Si tomamos el problema desde el punto de vista de las prácticas más tradicionales de la derecha -superadas ya, por cierto, en el contexto actual-, habría que expulsar a los responsables del grotesco fraude electoral en el seno del FMLN. Más aún, habría que analizar con mayor detenimiento, a la luz de la historia, si la exclusión, la expulsión en forma de exilio, el desalojo, la marginación y la obstrucción de los accesos al poder no han constituido más bien, en el pasado, un recurso y discurso político de derecha, por lo que habría que expulsar del FMLN a cualquiera que sustente semejantes amenazas.

Si analizamos el problema en el ámbito del impulso o respaldo a políticas económicas neoliberales, habría que expulsar a los que votaron la reforma constitucional que abrió paso a la desregulación y a la privatización del sector de las telecomunicaciones.

La dolarización es arena movediza para tratar líneas divisorias entre la derecha y la izquierda. Sectores de la derecha tradicional del país se opusieron fuertemente a la medida. Casi todos los exportadores querían seguir aferrados a la posibilidad de las devaluaciones, aunque tuvieran efectos inflacionarios que castigaran fuertemente a la población. Por otra parte, es dudoso que los cientos de miles de personas -base social natural de la izquierda- que reciben remesas o contratan créditos para vivienda popular se opusieran a la medida. En el ámbito internacional, la dolarización ha sido objetada por gobiernos de derecha, y la moneda única, en una versión diferente, fue rechazada por los conservadores británicos y respaldada por casi todas las izquierdas europeas.

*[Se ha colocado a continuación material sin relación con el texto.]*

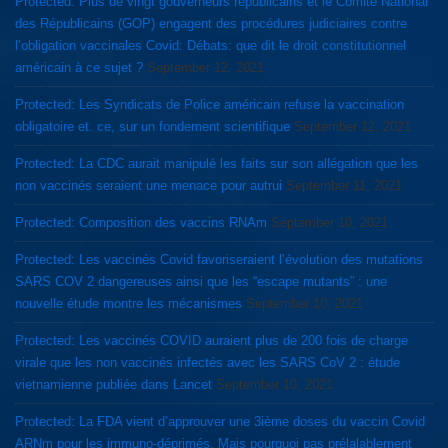
Protected: Plus de vingt gouverneurs républicains et le Comité National
des Républicains (GOP) engagent des procédures judiciaires contre
l’obligation vaccinales Covid: Débats: que dit le droit constitutionnel
américain à ce sujet ?
September 12, 2021
Protected: Les Syndicats de Police américain refuse la vaccination
obligatoire et. ce, sur un fondement scientifique
September 12, 2021
Protected: La CDC aurait manipulé les faits sur son allégation que les
non vaccinés seraient une menace pour autrui
September 11, 2021
Protected: Composition des vaccins RNAm
September 10, 2021
Protected: Les vaccinés Covid favoriseraient l’évolution des mutations
SARS COV 2 dangereuses ainsi que les “escape mutants” : une
nouvelle étude montre les mécanismes
September 10, 2021
Protected: Les vaccinés COVID auraient plus de 200 fois de charge
virale que les non vaccinés infectés avec les SARS CoV 2 : étude
vietnamienne publiée dans Lancet
September 10, 2021
Protected: La FDA vient d’approuver une 3ième doses du vaccin Covid
ARNm pour les immuno-déprimés. Mais pourquoi pas prélalablement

Si ser "derechista" es defender -legítimamente, por cierto- los intereses económicos de poderosos y acaudalados empresarios o de prominentes corporaciones, podría abrirse una discusión y un expediente bastante incómodo contra algún dirigente ortodoxo del FMLN.

Si analizamos el problema desde el punto de vista del trabajo efectivo por mejorar las condiciones de vida de los más pobres, asumiendo que la izquierda se orienta siempre en este sentido y que la derecha suele ser menos sensible, habría que expulsar por "derechistas" a una buena parte de los alcaldes y concejales del FMLN, porque llevan meses dedicados a la afiliación y a la pugna interna en vez de atender los problemas de la población.

Y así, sucesivamente, hasta concluir que el estigma de "derechista" es casi siempre superficial y arbitrario, y en este caso, además, inconsistente. Por esa vía, el Frente no podrá aclarar nunca su identidad ideológica ni su rumbo político. Más bien tenderá a ignorar, encubrir, tolerar y bendecir notables incoherencias y aberraciones de muchos de sus militantes más "izquierdistas". Entonces el Frente entrará a la larga noche en la que todos los gatos son pardos, porque la ruptura de su estructura partidaria no será más que purga, desmembramiento y supresión de la diversidad, con grave pérdida para unos y otros, pero, sobre todo, con grave pérdida para el país.